I was working for a state department of transportation. When i first started I could have promoted to anything below the deputy director level. Every time the legislature met, they tightened up n degree and licensure requirements. Ten years in when I quit to go back to college, I was topped out at 31, and had just spent a summer running a survey crew of engineering student summer hires. I decided there was no way on earth that would make me want to spend another 24-years working for them.

Dad and I were both better of and happier in our choice to be Engineers in our thirties, than we were just out of highschool. Dad would have been a Forester or Wildlife Biologist, if he had gone straight from high school. I would have studied limnology or fisheries biology.
 
   / How to spend your legacy? #37  
There's kind of a mindset that it takes a huge amount of money to make any difference, but sometimes a relatively small amount of assistance at the right time can have quite an impact. There was this student who was just a bit shy of being able to pay his tuition and was about to sell his car to make up the shortfall. He really needed that car to get to work to keep going. Fortunately, the school found out in time and someone immediately made up the shortfall.

My mother was a high school guidance counselor. A guy stopped by last week to tell me how much he appreciated her guidance for getting him into college and what a difference his education made in his life.

The point being that sometimes a little nudge here, a little encouragement there, some financial assistance at the right moment can have a very lasting impact.
 
   / How to spend your legacy? #39  
Sorry about your health, but I'd go out with a bang. Vegas trip, rent a Hawaii beach condo, spend that million on yourself, hot rods, hot girls and cold drinks
 
   / How to spend your legacy? #40  
Slightly off topic but a gentleman my family knew well had several children, all married.

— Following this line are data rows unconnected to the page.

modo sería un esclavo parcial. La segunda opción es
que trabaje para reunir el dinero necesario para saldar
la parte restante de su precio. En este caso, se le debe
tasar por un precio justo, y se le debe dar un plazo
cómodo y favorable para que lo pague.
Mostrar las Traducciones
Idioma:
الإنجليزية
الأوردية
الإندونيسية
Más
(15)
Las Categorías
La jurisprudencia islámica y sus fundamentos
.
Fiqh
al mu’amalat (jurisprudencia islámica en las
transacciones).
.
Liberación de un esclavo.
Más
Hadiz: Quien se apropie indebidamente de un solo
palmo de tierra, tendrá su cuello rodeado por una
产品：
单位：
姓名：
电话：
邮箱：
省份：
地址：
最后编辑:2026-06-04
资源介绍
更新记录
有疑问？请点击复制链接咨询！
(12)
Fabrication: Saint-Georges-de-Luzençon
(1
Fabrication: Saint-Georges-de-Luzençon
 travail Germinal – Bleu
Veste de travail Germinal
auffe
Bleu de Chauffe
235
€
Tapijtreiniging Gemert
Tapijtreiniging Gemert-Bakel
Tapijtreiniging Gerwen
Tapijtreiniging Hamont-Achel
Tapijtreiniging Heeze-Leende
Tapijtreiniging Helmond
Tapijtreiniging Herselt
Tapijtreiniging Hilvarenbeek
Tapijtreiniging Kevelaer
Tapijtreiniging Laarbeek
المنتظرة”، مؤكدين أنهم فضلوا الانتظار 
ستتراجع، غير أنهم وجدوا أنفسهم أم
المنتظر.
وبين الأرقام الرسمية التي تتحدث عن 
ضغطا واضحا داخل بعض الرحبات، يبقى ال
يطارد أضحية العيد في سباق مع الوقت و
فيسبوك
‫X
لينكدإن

He was very wealthy. (That’s a big understatement) None of his children had yet had children and he wanted grandchildren.

So he called his children and their spouses together and told them that his estate was going to be dispensed based on the grandchildren he had. Within a year all his children had produced a grandchild and several had babies on the way.

At the time of his death, over 10 years later, he provided for his widow first then the will specified that the estate would sell assets necessary to pay the estate taxes, fairly considerable at that time. But, no other division of the estate would occur until the youngest grandchild alive at the time of his death reached the age of 21.

The youngest grandchild alive at the time he died was less than 4 years old.